Levi turned around, crossed his arms over his chest.
“I don’t know what to do with this,” Levi said. “Other than carry it.”
“What’s there to do with it? What’s Tamara Maddox doing mucking all this mud?”
“Tamara said the company should be mine. That’s why she came to see me, to tell me what she knew.”
“She wants you to have Red Thread?”
“Her momma’s trying to sell it and she thinks she shouldn’t because it doesn’t belong to them.”
“It belongs to whoever George Maddox left it to.”
“And that’s Tamara. It’s not like I can waltz into a lawyer’s office, tell them who I am and smile while they hand me the keys to the place. I have no idea why Tamara told me all this. No idea what she’s got to gain by it.”
“Maybe she’s one of the good ones. I heard rumors they exist.”
Levi snorted a laugh. His uncle had little use for white people. It was “us” and it was “them,” and the more “us” stayed away from “them,” the better “us” had it.

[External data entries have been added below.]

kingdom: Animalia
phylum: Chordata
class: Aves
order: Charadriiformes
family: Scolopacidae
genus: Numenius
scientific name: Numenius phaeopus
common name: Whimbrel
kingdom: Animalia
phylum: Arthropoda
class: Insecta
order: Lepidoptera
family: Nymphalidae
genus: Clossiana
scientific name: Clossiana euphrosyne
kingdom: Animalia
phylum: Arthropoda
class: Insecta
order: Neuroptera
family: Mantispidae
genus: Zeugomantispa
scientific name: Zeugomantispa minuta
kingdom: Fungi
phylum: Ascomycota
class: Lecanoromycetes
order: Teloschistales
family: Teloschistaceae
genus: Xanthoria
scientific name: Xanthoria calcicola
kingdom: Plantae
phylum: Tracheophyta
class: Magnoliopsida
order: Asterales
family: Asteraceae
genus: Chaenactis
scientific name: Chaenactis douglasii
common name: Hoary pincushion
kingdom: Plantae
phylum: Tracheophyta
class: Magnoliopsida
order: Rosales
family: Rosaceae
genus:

But on occasion he’d admit there was a good one or two of “them.” He liked Johnny Carson. He liked Frank Sinatra. He thought All in the Family was funny, but mainly because it showed the world how ignorant white people were most of the time. He’d laughed so hard when Sammy Davis Jr. kissed Archie they’d thought Andre was having a heart attack. You could count the good ones on one hand, according to Andre.
“One of the good ones? I don’t know,” Levi said. “She’s not one of the bad ones. She’s only...spoiled. Spoiled rotten. She didn’t seem like that today, though. She seemed... I don’t know, but I think her mother’s not been too good to her. Easy to believe. Her mother’s one of the bad ones, that’s for damn sure.” Levi ran a hand through his still-wet hair.